Copy the lines of the items below word for word, starting at the line with "genus: Neoguraleus" and continuing up to and including the line with "common name: Viceroy".

(Stored records)
start

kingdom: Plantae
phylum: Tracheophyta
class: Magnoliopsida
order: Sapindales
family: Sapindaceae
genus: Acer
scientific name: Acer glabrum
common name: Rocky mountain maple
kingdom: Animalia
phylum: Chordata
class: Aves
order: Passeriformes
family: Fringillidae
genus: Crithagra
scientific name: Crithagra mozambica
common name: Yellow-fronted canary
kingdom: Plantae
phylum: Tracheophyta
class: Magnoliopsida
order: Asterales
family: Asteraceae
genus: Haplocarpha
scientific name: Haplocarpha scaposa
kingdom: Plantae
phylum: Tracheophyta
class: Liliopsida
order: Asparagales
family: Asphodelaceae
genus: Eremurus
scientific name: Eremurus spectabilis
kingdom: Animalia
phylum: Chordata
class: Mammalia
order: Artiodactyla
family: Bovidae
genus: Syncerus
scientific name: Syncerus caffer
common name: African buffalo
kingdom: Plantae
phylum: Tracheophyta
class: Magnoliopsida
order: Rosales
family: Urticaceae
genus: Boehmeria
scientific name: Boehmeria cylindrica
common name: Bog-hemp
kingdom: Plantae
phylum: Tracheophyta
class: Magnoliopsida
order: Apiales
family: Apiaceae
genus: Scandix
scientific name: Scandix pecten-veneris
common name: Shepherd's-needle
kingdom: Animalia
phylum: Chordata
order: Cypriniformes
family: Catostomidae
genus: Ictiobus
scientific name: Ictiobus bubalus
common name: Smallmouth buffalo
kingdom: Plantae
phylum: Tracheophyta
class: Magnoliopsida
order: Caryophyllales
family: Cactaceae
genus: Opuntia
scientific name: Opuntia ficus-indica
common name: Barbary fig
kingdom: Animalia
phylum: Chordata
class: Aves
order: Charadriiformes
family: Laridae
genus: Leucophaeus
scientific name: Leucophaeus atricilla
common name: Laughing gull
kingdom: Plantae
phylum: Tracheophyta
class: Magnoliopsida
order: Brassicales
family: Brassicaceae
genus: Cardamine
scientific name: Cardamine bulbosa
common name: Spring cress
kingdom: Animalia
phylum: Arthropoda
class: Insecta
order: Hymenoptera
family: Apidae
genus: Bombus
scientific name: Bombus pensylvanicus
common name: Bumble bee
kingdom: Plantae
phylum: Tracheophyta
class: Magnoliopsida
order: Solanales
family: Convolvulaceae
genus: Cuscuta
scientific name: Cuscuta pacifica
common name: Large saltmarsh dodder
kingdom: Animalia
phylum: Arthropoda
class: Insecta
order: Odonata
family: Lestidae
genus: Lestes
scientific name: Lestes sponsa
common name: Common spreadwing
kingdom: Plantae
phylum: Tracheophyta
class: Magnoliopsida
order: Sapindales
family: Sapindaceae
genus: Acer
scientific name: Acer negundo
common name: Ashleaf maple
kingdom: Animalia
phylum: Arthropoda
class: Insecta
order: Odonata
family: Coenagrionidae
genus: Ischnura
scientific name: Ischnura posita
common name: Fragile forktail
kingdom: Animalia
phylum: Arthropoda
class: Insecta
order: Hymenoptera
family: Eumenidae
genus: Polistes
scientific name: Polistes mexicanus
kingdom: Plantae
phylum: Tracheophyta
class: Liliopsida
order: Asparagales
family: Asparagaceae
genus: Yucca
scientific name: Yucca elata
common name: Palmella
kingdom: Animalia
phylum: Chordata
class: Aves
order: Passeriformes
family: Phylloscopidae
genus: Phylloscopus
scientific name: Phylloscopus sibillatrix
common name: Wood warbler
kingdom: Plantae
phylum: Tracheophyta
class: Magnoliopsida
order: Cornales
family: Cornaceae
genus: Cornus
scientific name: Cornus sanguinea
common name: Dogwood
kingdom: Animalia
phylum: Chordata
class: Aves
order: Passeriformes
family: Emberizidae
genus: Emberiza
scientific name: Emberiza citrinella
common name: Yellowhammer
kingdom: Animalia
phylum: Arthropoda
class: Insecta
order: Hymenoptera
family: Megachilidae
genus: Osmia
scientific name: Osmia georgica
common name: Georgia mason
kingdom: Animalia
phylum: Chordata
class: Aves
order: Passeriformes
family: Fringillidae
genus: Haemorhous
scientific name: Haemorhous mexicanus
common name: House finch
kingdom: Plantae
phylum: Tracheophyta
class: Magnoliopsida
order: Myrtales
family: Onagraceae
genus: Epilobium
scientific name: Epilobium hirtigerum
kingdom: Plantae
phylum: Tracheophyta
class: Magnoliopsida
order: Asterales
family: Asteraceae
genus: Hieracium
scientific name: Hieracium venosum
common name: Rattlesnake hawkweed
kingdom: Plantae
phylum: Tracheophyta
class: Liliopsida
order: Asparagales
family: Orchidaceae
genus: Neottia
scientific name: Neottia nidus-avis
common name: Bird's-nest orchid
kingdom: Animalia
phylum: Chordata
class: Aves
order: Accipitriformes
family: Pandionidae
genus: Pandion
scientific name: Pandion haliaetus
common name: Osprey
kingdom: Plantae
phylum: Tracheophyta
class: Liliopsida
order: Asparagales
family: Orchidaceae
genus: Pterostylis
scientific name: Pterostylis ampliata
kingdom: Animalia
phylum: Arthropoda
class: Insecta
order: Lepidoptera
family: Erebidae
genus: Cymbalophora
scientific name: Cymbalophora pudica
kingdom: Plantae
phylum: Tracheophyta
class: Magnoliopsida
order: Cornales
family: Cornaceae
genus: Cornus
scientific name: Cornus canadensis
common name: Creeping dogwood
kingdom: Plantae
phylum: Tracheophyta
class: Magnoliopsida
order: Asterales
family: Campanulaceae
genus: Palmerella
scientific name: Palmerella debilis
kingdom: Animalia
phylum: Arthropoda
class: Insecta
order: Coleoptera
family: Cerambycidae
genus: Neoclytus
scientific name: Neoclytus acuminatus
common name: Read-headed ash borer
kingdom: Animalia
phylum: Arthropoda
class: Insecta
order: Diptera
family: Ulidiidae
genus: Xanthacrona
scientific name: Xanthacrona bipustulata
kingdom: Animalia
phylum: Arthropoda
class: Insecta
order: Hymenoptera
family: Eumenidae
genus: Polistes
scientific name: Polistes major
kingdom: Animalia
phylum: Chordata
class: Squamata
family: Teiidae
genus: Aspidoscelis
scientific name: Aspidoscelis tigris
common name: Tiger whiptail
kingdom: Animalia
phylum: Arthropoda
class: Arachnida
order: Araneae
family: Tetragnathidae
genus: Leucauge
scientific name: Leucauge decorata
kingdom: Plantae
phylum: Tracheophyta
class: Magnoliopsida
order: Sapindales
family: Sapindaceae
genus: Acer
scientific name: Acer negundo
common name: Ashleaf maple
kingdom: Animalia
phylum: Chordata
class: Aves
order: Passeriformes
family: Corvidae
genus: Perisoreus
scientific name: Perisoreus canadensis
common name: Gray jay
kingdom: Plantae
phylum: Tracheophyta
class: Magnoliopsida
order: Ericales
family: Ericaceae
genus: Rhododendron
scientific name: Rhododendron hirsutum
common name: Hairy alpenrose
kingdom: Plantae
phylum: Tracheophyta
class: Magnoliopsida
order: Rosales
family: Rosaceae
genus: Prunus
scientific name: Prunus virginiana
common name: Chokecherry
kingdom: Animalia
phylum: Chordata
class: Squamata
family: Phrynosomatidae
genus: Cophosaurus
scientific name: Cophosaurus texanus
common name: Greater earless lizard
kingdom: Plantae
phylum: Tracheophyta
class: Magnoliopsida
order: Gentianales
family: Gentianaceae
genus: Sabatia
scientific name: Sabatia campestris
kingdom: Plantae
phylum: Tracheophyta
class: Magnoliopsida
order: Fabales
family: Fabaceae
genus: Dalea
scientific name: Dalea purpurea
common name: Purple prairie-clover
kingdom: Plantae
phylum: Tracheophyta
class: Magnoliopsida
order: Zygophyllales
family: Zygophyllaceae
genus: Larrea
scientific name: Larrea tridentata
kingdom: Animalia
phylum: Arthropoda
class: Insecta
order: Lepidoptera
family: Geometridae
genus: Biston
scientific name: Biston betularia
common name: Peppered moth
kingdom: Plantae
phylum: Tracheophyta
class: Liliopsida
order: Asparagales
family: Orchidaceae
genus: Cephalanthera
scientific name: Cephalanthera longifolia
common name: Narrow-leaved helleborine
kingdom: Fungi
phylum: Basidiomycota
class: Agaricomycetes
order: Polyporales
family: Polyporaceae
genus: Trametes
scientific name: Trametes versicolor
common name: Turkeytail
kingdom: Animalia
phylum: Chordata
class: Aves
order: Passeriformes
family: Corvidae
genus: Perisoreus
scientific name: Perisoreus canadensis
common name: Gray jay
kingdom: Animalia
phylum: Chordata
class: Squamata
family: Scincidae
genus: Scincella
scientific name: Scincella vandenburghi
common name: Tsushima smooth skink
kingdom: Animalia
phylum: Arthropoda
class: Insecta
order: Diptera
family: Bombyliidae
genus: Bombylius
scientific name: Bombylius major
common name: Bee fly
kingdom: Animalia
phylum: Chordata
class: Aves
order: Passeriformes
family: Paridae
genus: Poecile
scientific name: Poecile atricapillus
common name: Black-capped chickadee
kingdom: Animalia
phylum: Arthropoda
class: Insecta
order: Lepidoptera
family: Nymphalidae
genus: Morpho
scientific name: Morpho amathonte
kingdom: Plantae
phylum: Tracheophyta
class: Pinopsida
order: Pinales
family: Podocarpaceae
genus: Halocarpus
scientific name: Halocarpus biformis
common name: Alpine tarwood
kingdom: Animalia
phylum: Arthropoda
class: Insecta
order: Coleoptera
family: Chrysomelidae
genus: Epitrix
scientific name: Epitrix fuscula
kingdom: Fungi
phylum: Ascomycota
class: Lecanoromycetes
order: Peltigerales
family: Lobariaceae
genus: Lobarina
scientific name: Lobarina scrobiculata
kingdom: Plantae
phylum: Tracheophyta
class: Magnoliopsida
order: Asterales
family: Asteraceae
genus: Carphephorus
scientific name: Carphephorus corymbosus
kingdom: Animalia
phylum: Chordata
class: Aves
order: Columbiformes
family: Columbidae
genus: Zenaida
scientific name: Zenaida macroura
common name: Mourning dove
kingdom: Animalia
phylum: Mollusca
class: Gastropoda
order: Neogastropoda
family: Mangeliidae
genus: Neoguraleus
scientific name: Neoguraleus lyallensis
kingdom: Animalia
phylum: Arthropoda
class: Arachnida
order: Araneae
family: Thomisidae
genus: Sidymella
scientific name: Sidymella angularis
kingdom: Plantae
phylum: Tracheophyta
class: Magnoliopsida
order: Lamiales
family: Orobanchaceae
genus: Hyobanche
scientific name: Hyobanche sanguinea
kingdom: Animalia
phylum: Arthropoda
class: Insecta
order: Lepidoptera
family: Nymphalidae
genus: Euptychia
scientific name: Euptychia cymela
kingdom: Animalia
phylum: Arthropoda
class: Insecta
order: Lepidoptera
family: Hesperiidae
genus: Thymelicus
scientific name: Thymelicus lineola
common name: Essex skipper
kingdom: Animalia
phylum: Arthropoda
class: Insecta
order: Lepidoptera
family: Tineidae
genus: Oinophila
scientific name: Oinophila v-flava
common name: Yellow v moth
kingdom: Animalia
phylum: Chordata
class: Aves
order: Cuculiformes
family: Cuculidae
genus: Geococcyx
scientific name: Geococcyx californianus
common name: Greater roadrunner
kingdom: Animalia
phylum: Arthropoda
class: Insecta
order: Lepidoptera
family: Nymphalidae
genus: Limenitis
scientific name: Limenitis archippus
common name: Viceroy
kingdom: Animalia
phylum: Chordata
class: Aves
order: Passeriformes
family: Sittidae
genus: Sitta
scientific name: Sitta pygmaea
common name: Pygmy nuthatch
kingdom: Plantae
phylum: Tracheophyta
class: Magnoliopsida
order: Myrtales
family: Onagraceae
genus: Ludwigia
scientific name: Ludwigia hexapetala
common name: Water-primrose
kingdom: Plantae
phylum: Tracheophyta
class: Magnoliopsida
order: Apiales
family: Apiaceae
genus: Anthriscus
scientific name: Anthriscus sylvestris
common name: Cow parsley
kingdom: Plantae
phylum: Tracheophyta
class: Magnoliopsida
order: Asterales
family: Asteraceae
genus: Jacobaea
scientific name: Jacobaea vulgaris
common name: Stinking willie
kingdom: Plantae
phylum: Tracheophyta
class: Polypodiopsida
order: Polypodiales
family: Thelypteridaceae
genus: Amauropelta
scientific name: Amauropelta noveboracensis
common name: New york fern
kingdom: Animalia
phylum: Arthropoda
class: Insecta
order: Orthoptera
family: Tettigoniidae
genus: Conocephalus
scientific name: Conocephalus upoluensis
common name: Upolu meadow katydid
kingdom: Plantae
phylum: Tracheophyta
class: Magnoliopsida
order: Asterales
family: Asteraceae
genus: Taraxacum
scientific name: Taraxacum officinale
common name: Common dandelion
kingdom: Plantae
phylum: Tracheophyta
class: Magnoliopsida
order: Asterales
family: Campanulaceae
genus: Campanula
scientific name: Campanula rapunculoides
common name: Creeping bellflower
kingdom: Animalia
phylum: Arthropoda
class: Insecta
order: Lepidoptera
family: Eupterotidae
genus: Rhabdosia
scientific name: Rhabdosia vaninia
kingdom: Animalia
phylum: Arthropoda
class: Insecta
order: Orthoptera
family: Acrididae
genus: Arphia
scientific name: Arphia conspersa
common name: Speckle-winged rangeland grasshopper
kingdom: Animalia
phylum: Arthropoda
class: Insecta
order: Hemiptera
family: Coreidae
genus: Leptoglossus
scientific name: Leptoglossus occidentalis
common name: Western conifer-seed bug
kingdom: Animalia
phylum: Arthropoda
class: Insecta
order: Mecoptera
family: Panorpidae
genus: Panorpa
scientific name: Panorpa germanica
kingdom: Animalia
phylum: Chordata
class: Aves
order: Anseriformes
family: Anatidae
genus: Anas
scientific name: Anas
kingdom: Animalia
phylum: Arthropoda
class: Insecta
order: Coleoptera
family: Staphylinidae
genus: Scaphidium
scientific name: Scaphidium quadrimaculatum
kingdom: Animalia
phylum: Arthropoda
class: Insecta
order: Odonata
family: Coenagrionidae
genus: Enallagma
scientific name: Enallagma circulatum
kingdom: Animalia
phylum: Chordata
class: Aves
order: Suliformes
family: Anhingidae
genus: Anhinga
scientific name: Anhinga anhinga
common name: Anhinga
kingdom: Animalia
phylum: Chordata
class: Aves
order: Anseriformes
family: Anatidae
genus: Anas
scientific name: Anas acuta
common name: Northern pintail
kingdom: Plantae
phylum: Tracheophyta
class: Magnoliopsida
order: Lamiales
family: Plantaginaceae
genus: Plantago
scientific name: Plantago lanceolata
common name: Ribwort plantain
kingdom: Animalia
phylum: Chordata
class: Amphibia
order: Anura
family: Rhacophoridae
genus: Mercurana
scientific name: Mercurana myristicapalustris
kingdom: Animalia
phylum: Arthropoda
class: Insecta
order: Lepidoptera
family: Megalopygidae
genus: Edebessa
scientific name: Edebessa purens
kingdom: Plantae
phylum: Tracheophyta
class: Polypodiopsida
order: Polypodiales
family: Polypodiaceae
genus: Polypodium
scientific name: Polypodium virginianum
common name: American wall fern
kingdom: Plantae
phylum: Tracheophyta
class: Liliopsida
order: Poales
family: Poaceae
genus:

end

**Reply**
genus: Neoguraleus
scientific name: Neoguraleus lyallensis
kingdom: Animalia
phylum: Arthropoda
class: Arachnida
order: Araneae
family: Thomisidae
genus: Sidymella
scientific name: Sidymella angularis
kingdom: Plantae
phylum: Tracheophyta
class: Magnoliopsida
order: Lamiales
family: Orobanchaceae
genus: Hyobanche
scientific name: Hyobanche sanguinea
kingdom: Animalia
phylum: Arthropoda
class: Insecta
order: Lepidoptera
family: Nymphalidae
genus: Euptychia
scientific name: Euptychia cymela
kingdom: Animalia
phylum: Arthropoda
class: Insecta
order: Lepidoptera
family: Hesperiidae
genus: Thymelicus
scientific name: Thymelicus lineola
common name: Essex skipper
kingdom: Animalia
phylum: Arthropoda
class: Insecta
order: Lepidoptera
family: Tineidae
genus: Oinophila
scientific name: Oinophila v-flava
common name: Yellow v moth
kingdom: Animalia
phylum: Chordata
class: Aves
order: Cuculiformes
family: Cuculidae
genus: Geococcyx
scientific name: Geococcyx californianus
common name: Greater roadrunner
kingdom: Animalia
phylum: Arthropoda
class: Insecta
order: Lepidoptera
family: Nymphalidae
genus: Limenitis
scientific name: Limenitis archippus
common name: Viceroy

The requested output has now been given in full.